# [STATED GOAL]
Copy every line of the material below word for word, changing nothing.

# [RECORDS SUPPLIED]
▽
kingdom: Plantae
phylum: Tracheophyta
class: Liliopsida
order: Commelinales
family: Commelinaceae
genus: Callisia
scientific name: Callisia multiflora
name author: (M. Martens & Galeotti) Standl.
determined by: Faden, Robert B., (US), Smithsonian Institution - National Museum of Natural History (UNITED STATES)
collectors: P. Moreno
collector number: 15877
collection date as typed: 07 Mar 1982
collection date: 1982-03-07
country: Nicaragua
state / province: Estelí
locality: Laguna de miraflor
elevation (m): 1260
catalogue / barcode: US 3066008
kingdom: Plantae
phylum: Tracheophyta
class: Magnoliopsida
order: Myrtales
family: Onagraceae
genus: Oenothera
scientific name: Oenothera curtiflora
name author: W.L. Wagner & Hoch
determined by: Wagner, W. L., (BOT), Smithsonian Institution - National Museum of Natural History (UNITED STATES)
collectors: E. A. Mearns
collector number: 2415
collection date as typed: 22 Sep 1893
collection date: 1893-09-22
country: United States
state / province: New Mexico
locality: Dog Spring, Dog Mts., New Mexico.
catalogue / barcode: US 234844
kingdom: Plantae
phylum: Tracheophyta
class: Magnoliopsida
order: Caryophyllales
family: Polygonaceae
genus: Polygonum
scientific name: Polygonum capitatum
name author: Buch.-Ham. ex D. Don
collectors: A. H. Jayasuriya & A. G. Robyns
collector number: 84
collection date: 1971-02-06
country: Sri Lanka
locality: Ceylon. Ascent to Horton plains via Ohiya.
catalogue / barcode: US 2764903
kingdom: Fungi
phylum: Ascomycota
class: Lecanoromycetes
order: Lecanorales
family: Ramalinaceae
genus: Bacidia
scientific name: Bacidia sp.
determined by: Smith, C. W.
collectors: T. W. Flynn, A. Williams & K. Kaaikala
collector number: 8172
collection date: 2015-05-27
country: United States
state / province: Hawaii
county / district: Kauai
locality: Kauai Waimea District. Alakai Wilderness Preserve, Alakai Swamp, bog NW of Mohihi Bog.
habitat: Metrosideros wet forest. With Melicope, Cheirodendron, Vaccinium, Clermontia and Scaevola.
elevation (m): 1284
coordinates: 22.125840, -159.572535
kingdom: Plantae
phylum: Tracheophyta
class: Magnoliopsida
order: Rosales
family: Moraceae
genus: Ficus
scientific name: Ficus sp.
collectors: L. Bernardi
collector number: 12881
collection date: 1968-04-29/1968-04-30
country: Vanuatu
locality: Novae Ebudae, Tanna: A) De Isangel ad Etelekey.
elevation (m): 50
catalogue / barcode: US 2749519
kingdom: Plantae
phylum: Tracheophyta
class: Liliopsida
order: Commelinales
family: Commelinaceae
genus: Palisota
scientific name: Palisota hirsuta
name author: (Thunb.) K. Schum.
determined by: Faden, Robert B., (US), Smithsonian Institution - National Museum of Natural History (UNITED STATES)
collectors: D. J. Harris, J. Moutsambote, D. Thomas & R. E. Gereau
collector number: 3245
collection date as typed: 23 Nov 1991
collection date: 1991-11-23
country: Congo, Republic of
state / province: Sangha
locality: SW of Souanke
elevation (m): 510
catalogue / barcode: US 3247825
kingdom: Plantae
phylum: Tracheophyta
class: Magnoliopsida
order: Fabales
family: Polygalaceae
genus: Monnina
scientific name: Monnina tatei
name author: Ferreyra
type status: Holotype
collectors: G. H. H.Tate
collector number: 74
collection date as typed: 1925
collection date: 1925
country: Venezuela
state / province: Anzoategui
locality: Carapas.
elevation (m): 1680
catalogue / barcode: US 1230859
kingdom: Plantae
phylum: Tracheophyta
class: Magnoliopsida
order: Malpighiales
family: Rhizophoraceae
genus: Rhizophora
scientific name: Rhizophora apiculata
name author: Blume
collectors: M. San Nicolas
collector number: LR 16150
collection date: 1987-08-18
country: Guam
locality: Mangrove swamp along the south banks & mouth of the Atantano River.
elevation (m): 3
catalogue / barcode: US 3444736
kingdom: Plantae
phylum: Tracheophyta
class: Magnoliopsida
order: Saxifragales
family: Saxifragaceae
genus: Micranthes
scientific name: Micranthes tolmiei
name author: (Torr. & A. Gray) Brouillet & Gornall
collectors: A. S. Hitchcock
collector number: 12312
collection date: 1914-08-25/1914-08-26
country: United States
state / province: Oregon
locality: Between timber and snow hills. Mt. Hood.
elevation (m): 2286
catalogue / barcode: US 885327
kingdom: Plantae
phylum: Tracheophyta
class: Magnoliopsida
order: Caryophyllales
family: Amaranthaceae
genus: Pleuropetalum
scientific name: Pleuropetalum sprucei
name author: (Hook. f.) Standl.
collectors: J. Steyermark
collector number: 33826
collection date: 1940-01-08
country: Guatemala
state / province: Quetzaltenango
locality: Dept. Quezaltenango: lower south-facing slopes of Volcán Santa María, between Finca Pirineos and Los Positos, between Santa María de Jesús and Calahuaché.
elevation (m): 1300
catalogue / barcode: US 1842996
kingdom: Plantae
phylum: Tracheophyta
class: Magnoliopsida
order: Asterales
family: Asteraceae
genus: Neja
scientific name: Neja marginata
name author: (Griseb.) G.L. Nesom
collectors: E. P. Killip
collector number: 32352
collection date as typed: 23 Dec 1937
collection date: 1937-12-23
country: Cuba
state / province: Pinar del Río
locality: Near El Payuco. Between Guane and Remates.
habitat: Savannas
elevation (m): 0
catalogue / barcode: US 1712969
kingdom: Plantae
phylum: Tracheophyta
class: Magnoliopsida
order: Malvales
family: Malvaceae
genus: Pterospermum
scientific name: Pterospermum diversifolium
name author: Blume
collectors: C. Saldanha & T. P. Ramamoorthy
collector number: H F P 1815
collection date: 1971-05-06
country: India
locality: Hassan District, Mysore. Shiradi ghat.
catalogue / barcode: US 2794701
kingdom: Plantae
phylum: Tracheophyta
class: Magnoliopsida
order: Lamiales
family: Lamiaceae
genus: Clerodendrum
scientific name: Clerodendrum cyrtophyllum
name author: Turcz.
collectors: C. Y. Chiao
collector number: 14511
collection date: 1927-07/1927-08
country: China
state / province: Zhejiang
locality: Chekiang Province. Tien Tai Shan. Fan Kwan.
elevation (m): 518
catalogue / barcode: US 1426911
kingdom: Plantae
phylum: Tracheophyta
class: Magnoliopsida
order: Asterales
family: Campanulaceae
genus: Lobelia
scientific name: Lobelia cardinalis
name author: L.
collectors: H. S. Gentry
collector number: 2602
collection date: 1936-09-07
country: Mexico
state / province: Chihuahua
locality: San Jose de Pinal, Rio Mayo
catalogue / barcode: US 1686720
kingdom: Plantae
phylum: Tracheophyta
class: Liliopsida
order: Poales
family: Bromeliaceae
△
# [EXERCISE RESPONSE]
kingdom: Plantae
phylum: Tracheophyta
class: Liliopsida
order: Commelinales
family: Commelinaceae
genus: Callisia
scientific name: Callisia multiflora
name author: (M. Martens & Galeotti) Standl.
determined by: Faden, Robert B., (US), Smithsonian Institution - National Museum of Natural History (UNITED STATES)
collectors: P. Moreno
collector number: 15877
collection date as typed: 07 Mar 1982
collection date: 1982-03-07
country: Nicaragua
state / province: Estelí
locality: Laguna de miraflor
elevation (m): 1260
catalogue / barcode: US 3066008
kingdom: Plantae
phylum: Tracheophyta
class: Magnoliopsida
order: Myrtales
family: Onagraceae
genus: Oenothera
scientific name: Oenothera curtiflora
name author: W.L. Wagner & Hoch
determined by: Wagner, W. L., (BOT), Smithsonian Institution - National Museum of Natural History (UNITED STATES)
collectors: E. A. Mearns
collector number: 2415
collection date as typed: 22 Sep 1893
collection date: 1893-09-22
country: United States
state / province: New Mexico
locality: Dog Spring, Dog Mts., New Mexico.
catalogue / barcode: US 234844
kingdom: Plantae
phylum: Tracheophyta
class: Magnoliopsida
order: Caryophyllales
family: Polygonaceae
genus: Polygonum
scientific name: Polygonum capitatum
name author: Buch.-Ham. ex D. Don
collectors: A. H. Jayasuriya & A. G. Robyns
collector number: 84
collection date: 1971-02-06
country: Sri Lanka
locality: Ceylon. Ascent to Horton plains via Ohiya.
catalogue / barcode: US 2764903
kingdom: Fungi
phylum: Ascomycota
class: Lecanoromycetes
order: Lecanorales
family: Ramalinaceae
genus: Bacidia
scientific name: Bacidia sp.
determined by: Smith, C. W.
collectors: T. W. Flynn, A. Williams & K. Kaaikala
collector number: 8172
collection date: 2015-05-27
country: United States
state / province: Hawaii
county / district: Kauai
locality: Kauai Waimea District. Alakai Wilderness Preserve, Alakai Swamp, bog NW of Mohihi Bog.
habitat: Metrosideros wet forest. With Melicope, Cheirodendron, Vaccinium, Clermontia and Scaevola.
elevation (m): 1284
coordinates: 22.125840, -159.572535
kingdom: Plantae
phylum: Tracheophyta
class: Magnoliopsida
order: Rosales
family: Moraceae
genus: Ficus
scientific name: Ficus sp.
collectors: L. Bernardi
collector number: 12881
collection date: 1968-04-29/1968-04-30
country: Vanuatu
locality: Novae Ebudae, Tanna: A) De Isangel ad Etelekey.
elevation (m): 50
catalogue / barcode: US 2749519
kingdom: Plantae
phylum: Tracheophyta
class: Liliopsida
order: Commelinales
family: Commelinaceae
genus: Palisota
scientific name: Palisota hirsuta
name author: (Thunb.) K. Schum.
determined by: Faden, Robert B., (US), Smithsonian Institution - National Museum of Natural History (UNITED STATES)
collectors: D. J. Harris, J. Moutsambote, D. Thomas & R. E. Gereau
collector number: 3245
collection date as typed: 23 Nov 1991
collection date: 1991-11-23
country: Congo, Republic of
state / province: Sangha
locality: SW of Souanke
elevation (m): 510
catalogue / barcode: US 3247825
kingdom: Plantae
phylum: Tracheophyta
class: Magnoliopsida
order: Fabales
family: Polygalaceae
genus: Monnina
scientific name: Monnina tatei
name author: Ferreyra
type status: Holotype
collectors: G. H. H.Tate
collector number: 74
collection date as typed: 1925
collection date: 1925
country: Venezuela
state / province: Anzoategui
locality: Carapas.
elevation (m): 1680
catalogue / barcode: US 1230859
kingdom: Plantae
phylum: Tracheophyta
class: Magnoliopsida
order: Malpighiales
family: Rhizophoraceae
genus: Rhizophora
scientific name: Rhizophora apiculata
name author: Blume
collectors: M. San Nicolas
collector number: LR 16150
collection date: 1987-08-18
country: Guam
locality: Mangrove swamp along the south banks & mouth of the Atantano River.
elevation (m): 3
catalogue / barcode: US 3444736
kingdom: Plantae
phylum: Tracheophyta
class: Magnoliopsida
order: Saxifragales
family: Saxifragaceae
genus: Micranthes
scientific name: Micranthes tolmiei
name author: (Torr. & A. Gray) Brouillet & Gornall
collectors: A. S. Hitchcock
collector number: 12312
collection date: 1914-08-25/1914-08-26
country: United States
state / province: Oregon
locality: Between timber and snow hills. Mt. Hood.
elevation (m): 2286
catalogue / barcode: US 885327
kingdom: Plantae
phylum: Tracheophyta
class: Magnoliopsida
order: Caryophyllales
family: Amaranthaceae
genus: Pleuropetalum
scientific name: Pleuropetalum sprucei
name author: (Hook. f.) Standl.
collectors: J. Steyermark
collector number: 33826
collection date: 1940-01-08
country: Guatemala
state / province: Quetzaltenango
locality: Dept. Quezaltenango: lower south-facing slopes of Volcán Santa María, between Finca Pirineos and Los Positos, between Santa María de Jesús and Calahuaché.
elevation (m): 1300
catalogue / barcode: US 1842996
kingdom: Plantae
phylum: Tracheophyta
class: Magnoliopsida
order: Asterales
family: Asteraceae
genus: Neja
scientific name: Neja marginata
name author: (Griseb.) G.L. Nesom
collectors: E. P. Killip
collector number: 32352
collection date as typed: 23 Dec 1937
collection date: 1937-12-23
country: Cuba
state / province: Pinar del Río
locality: Near El Payuco. Between Guane and Remates.
habitat: Savannas
elevation (m): 0
catalogue / barcode: US 1712969
kingdom: Plantae
phylum: Tracheophyta
class: Magnoliopsida
order: Malvales
family: Malvaceae
genus: Pterospermum
scientific name: Pterospermum diversifolium
name author: Blume
collectors: C. Saldanha & T. P. Ramamoorthy
collector number: H F P 1815
collection date: 1971-05-06
country: India
locality: Hassan District, Mysore. Shiradi ghat.
catalogue / barcode: US 2794701
kingdom: Plantae
phylum: Tracheophyta
class: Magnoliopsida
order: Lamiales
family: Lamiaceae
genus: Clerodendrum
scientific name: Clerodendrum cyrtophyllum
name author: Turcz.
collectors: C. Y. Chiao
collector number: 14511
collection date: 1927-07/1927-08
country: China
state / province: Zhejiang
locality: Chekiang Province. Tien Tai Shan. Fan Kwan.
elevation (m): 518
catalogue / barcode: US 1426911
kingdom: Plantae
phylum: Tracheophyta
class: Magnoliopsida
order: Asterales
family: Campanulaceae
genus: Lobelia
scientific name: Lobelia cardinalis
name author: L.
collectors: H. S. Gentry
collector number: 2602
collection date: 1936-09-07
country: Mexico
state / province: Chihuahua
locality: San Jose de Pinal, Rio Mayo
catalogue / barcode: US 1686720
kingdom: Plantae
phylum: Tracheophyta
class: Liliopsida
order: Poales
family: Bromeliaceae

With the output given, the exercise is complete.